Several vials with the label “smallpox” were discovered at a vaccine research facility in Pennsylvania, confirmed the Centers for Disease Control and Prevention (CDC) on Tuesday.
A CDC spokesperson told news outlets there is currently “no indication that anyone has been exposed to the small number of frozen vials.”
“The frozen vials labeled ‘Smallpox’ were incidentally discovered by a laboratory worker while cleaning out a freezer in a facility that conducts vaccine research in Pennsylvania. CDC, its Administration partners, and law enforcement are investigating the matter and the vials’ contents appear intact,” the federal health agency said.

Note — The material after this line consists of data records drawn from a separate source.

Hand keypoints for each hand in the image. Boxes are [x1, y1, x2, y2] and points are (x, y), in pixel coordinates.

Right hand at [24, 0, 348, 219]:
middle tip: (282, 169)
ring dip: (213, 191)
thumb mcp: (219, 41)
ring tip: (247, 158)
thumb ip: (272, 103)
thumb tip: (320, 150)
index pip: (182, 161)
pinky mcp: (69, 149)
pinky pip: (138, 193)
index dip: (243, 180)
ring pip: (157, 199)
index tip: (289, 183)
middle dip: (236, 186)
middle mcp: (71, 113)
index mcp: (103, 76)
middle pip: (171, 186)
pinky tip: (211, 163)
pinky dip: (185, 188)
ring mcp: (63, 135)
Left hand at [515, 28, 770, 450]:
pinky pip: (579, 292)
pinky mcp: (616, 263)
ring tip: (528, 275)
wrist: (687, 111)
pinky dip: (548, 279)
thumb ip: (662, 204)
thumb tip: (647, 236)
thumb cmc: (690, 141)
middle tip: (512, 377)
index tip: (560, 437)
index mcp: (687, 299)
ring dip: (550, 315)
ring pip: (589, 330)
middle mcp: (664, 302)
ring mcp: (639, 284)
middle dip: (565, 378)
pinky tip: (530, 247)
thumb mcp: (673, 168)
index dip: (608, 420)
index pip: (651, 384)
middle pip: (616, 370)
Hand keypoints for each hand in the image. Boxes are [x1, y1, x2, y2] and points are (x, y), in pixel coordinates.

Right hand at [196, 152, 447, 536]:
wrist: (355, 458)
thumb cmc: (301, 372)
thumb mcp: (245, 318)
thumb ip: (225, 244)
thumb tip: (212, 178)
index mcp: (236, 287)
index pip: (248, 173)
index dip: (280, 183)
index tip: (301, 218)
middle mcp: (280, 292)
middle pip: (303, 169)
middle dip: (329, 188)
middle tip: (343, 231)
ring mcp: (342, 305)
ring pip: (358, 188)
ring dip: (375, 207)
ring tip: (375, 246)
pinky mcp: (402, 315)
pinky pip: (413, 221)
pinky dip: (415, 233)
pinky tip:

Meanwhile, the laboratory worker who discovered the vials was wearing a face mask and gloves, the CDC spokesperson continued.
“There is no indication that anyone has been exposed to the small number of frozen vials,” the CDC said in a statement to media outlets.
Smallpox, which has a mortality rate of about 30 percent, is an infectious disease caused by the variola virus, according to the Food and Drug Administration (FDA). The last naturally-occurring case of the virus was recorded in the 1970s, while U.S. and international health officials have declared the disease eradicated.
The World Health Organization (WHO) declared smallpox eradicated in 1980. The last known outbreak in the United States was in 1947.
Some governments are authorized to store samples of the virus for research, including at the CDC headquarters in Atlanta.
Employees of the National Institutes of Health in 2014 found six vials of smallpox in a storage room at the agency’s Bethesda, Maryland, campus. At the time, the CDC said there was no evidence that anyone was exposed to the virus.
Historians have estimated that a significant number of Native Americans were killed during smallpox epidemics. By 1832, the U.S. government established a smallpox vaccination program for Native Americans.
The CDC notes that “in late 1975, three-year-old Rahima Banu from Bangladesh was the last person in the world to have naturally acquired variola major” and “was also the last person in Asia to have active smallpox.”
Both the CDC and Homeland Security have not immediately responded to a request for comment.